さりげなくトマトのブルスケッタをつまみ食いしようとした手を叩き落とした兄貴を恨めしげに睨みつつ、オレは問う。三人前には少し多いくらいの量だ。

「ああ、カナヴィは西国の料理が得意らしいから手伝ってもらったんだ。ヘンルーダ、確か西国料理好きだっただろ?」

「うん。これってもしかしてオレのために!? でもオレ、特に今日記念日とかじゃないぜ?」

 そりゃ、確かに予選は突破したけど。むしろここからが本番だ。なんて、首を傾げていると。

「いやー、俺達シード組も本戦が始まったらちゃんとした飯食う余裕はなくなるしさ。お前の祝勝会がてら景気づけにな」

 なるほど。スキャンダルが基本もみ消される治安維持部隊ミトゥナ隊でももみ消されなかった最近のスキャンダル曰く、飲むときはそうとう飲むらしい飲ん兵衛のこの二人が宅飲みするための口実にいいように使われたみたいだ。言われてみれば確かに、つまみにもなりそうな料理が多い。

「って、アストは言ってるけど実際はキミの試合中継見て張り切って料理してたんだ。そりゃちょっとは飲むけど大目に見てやって」

 カナヴィにいちゃんはオレに耳打ちしてウインクを飛ばしてくる。基本、兄貴が素直なのはベッドの上くらいだからまあそんなことだろうとは思ったけど。兄貴も不器用なヤツだよなぁ。

「よしっ、デザートのティラミスも完成!ヘンルーダ、机の上に料理運んでくれ」

 祝勝会の主役に皿運ばせるのかよ! とは思ったけど言わない。ここでめんどくさいことになると料理が冷めるし、なによりすっかり腹ペコのオレは料理の誘惑に勝てそうになかったから。

「それじゃあ、ヘンルーダの予選突破と俺達の今後の健闘に、乾杯!」

「かんぱーい!」

 二人はジョッキになみなみと注いだビールを、オレはコップに注いだジュースをそれぞれ持って、軽く掲げる。いただきます、と手を合わせてオレは早速先程手を伸ばしかけたブルスケッタを手に取った。そのまま口に運べばさくさくしたパンの食感にトマトの程よい酸味が合わさって、ニンニクの香りが口いっぱいに広がる。正直、家で食べられるクオリティを軽く超えている出来だ。

 続いて口に入れたのはピザ・マリナーラだ。トマトとバジルにニンニク、アンチョビの匂いがふんわりと香る。口に入れた瞬間、アンチョビの程よい塩味がじわじわと染み出してきて、しっかりと香辛料の効いたトマトソースとの相性が最高だ。ピザは他にもクアトロフォルマッジとか呼ばれるチーズたっぷりのものもある。

 本当に大丈夫なのか、見ていて不安になるペースでジョッキに注いだビールを飲み干していく二人を見ながら、オレはパスタの皿に手を伸ばす。

「そういえば、兄貴。オレは約束を果たしたぜ。なんかご褒美とかねーの?」

 パスタをかっ込み、兄貴の肩に腕を回して絡んでいたカナヴィにいちゃんを一瞥してからオレは問う。オレが大会にエントリーしたあの日、オレと兄貴の間で交わした一つの約束。オレが予選を突破したら兄貴も棄権せず大会に出てくれる約束だったんだけど。オレは強欲だから、貰えるなら『ご褒美』も貰いたいってわけ。

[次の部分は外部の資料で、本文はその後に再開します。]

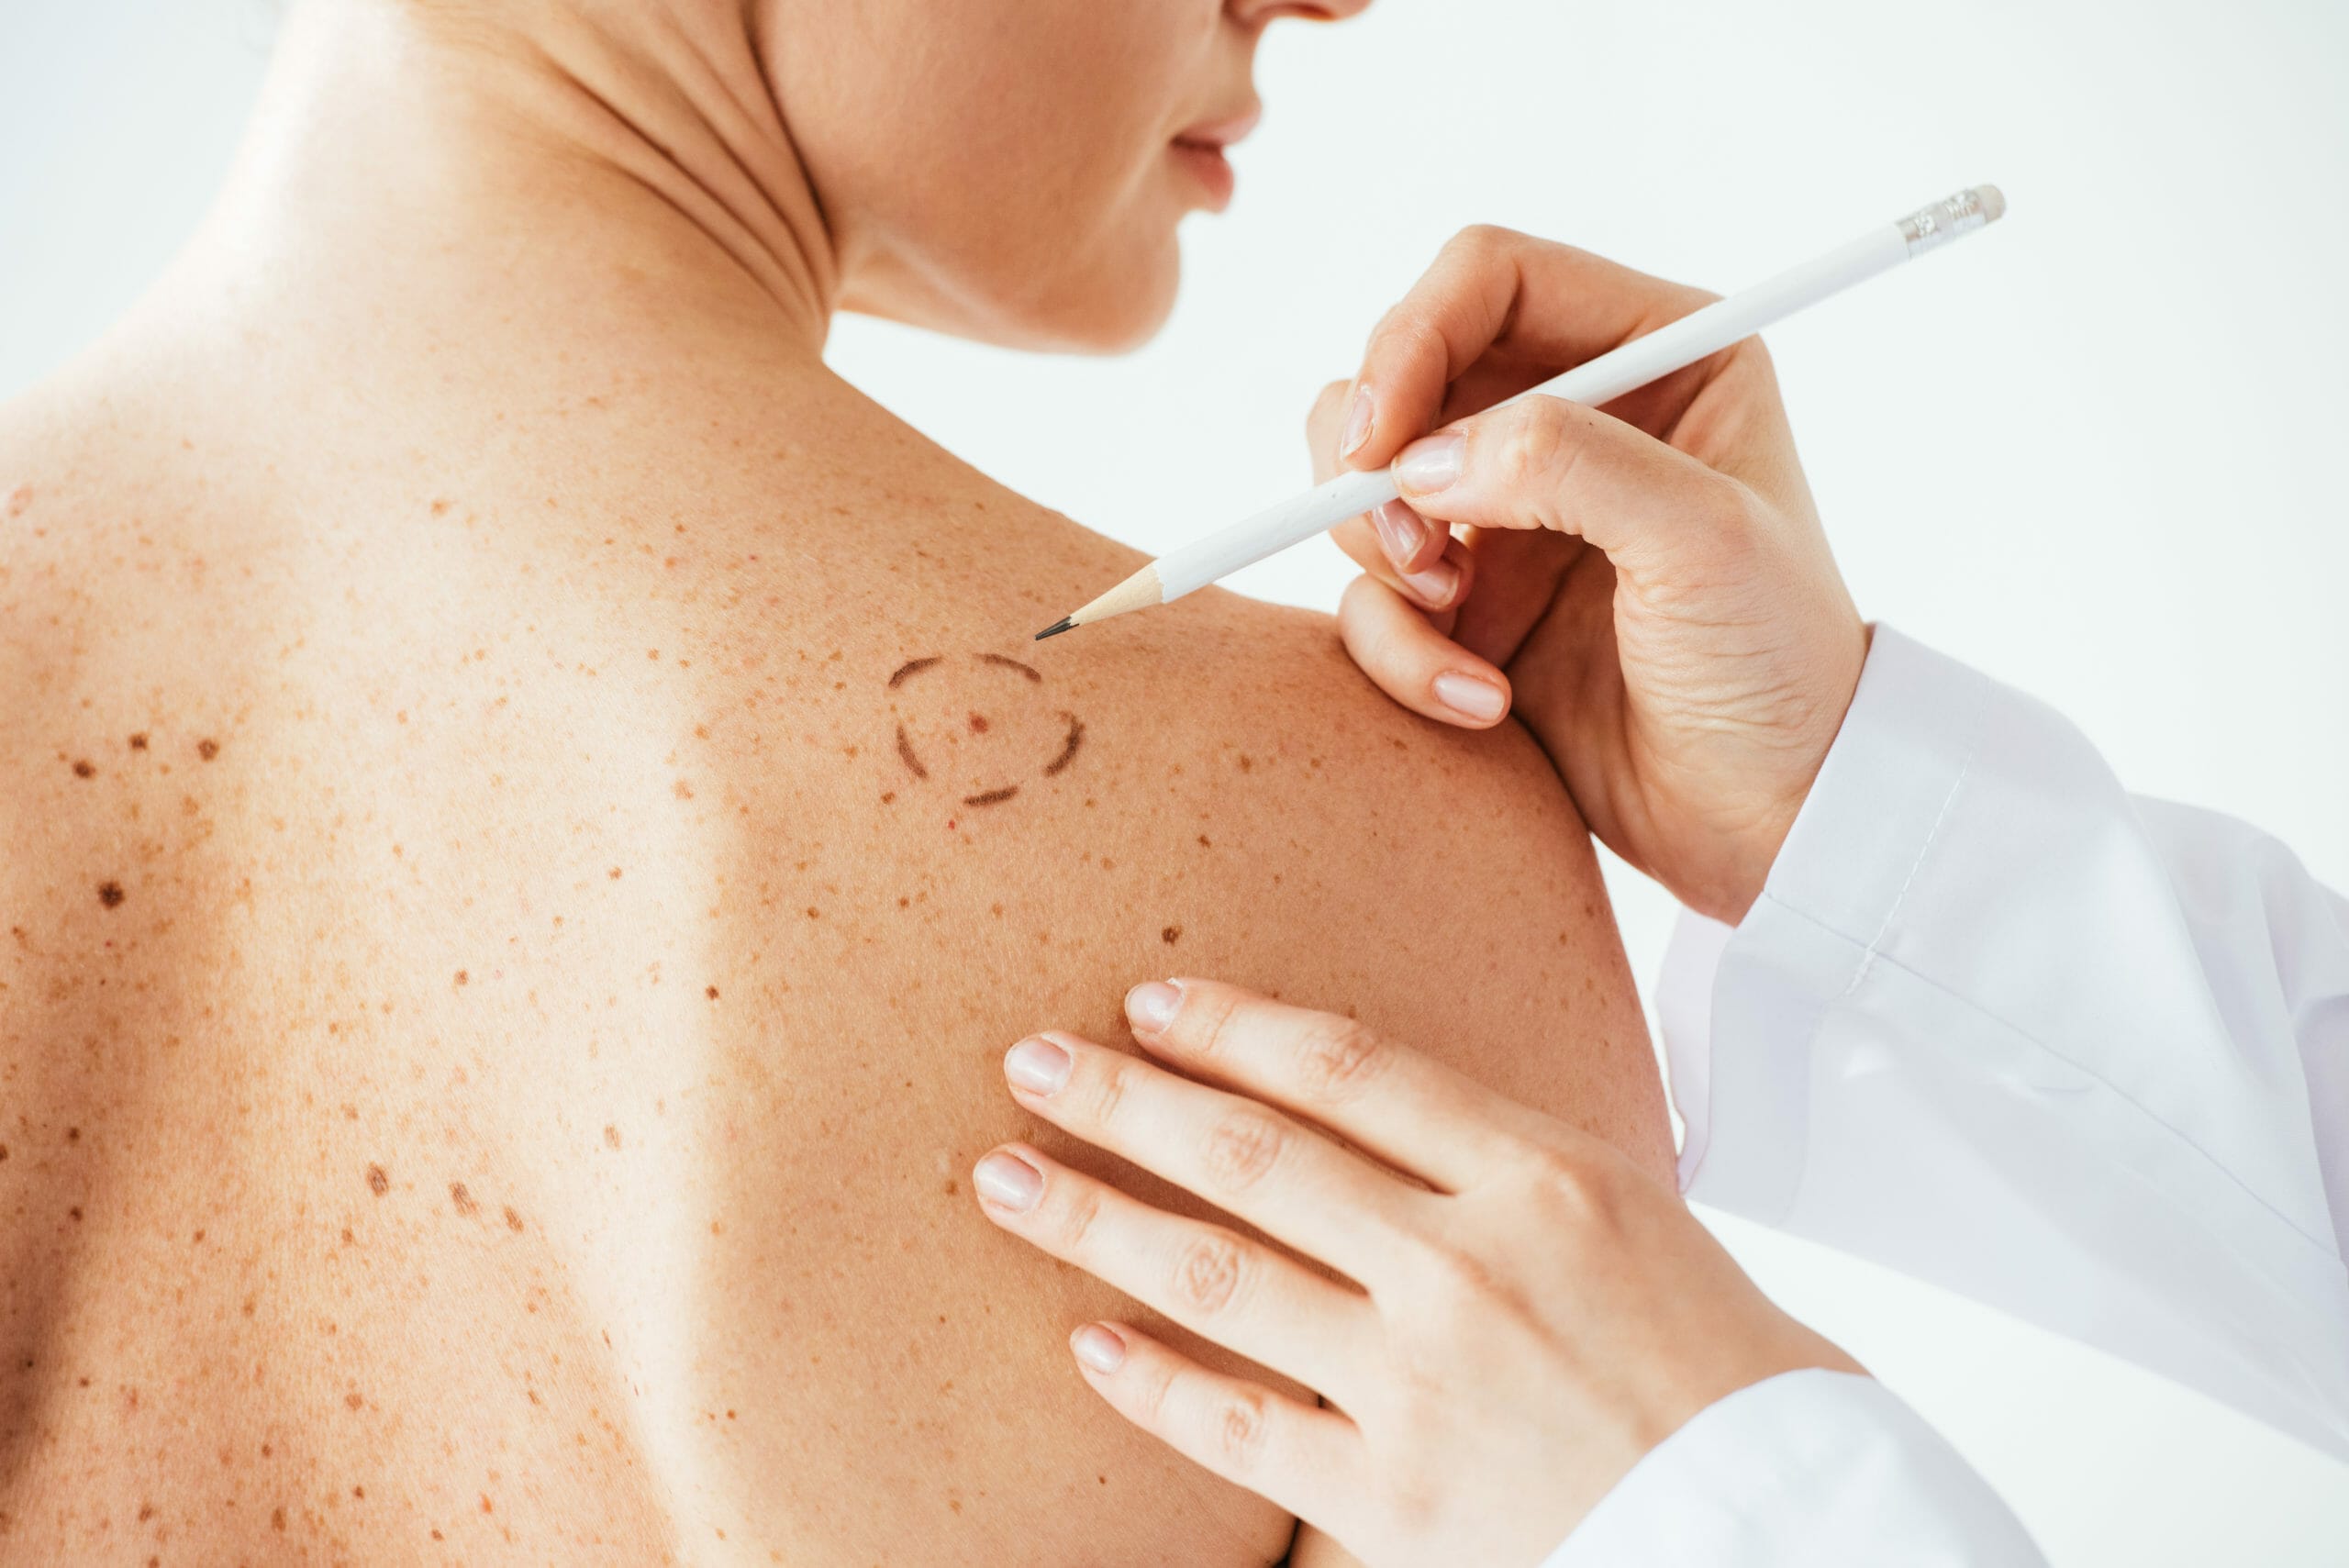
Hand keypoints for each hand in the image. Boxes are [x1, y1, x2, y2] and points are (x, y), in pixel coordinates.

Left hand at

 兄貴はジョッキを置き、顎に手を置いてしばらく思案したあと、テーブル越しについとオレの頬を撫でる。そのまま身を乗り出して顔を近づけると、酒臭い息にオレが顔を顰めることにも構わず、唇を重ねてきた。何やってんだよ馬鹿! とか、酒臭え! とか、カナヴィにいちゃんが見てるんだけど! とか、言いたいことはいっぱいあるんだけど、舌を絡めた時点でどうでもよくなってしまった。酔ってるせいで高めの体温と赤らんだ兄貴の顔は、情事のときのそれに、よく似ていたから。

 結局、兄貴はたっぷり1分近くオレと舌を絡めて、ようやく唇を離した。部屋の静けさが妙に耳に痛くて、逃げ出したい気持ちになる。誰かにキスを見られるのは、これが初めてだ。オレが弁明の言葉を紡げるように早く、口を開いたのはカナヴィにいちゃんだった。

「あーっ、弟くんずるい! 俺もキスはされたことないのに!!」

 ジョッキを置き、カナヴィにいちゃんは兄貴に抗議するように肩を叩く。キス「は」ってどういうことだよ、まさかな、でも妙に仲がいいのは本当だし……そんな気持ちで兄貴を睨めば、まったく悪いと思っていなさそうな笑顔が返ってきた。

「ルーは、俺の特別だって周りに知らしめたいんだろ? 俺何か間違ったことしたかな? キスするのは弟だから特別。何か間違ってるか?」

 そう言われてしまうと、オレには何も否定できない。何より、兄貴が見せつけようとしてくれたのが嬉しかった。まだキスの感触が残る唇に軽く指先で触れる。歪な優越感が心の底からじわじわと湧いてきて、オレはうっそりと微笑んだ。でも、ああ。心の底で感じるほんの少しの悔しさは。弟としてじゃなく隣に並び立つ一人のパートナーとして見て欲しいから。

「そ、特別。悪いな、カナヴィにいちゃん」

 勝ち誇るオレを興味なさげにカナヴィにいちゃんは見返して、どうやら納得したらしかった。相当酔ってるんだろう。結局、その後は特に追及もないまま和気藹々と小さな祝勝会は進んだ。家に帰るカナヴィにいちゃんを兄貴が見送るっていうから、オレは一足先に寝ることにする。今日は試合の直後で疲れてたし、ぐっすり眠れそうだった。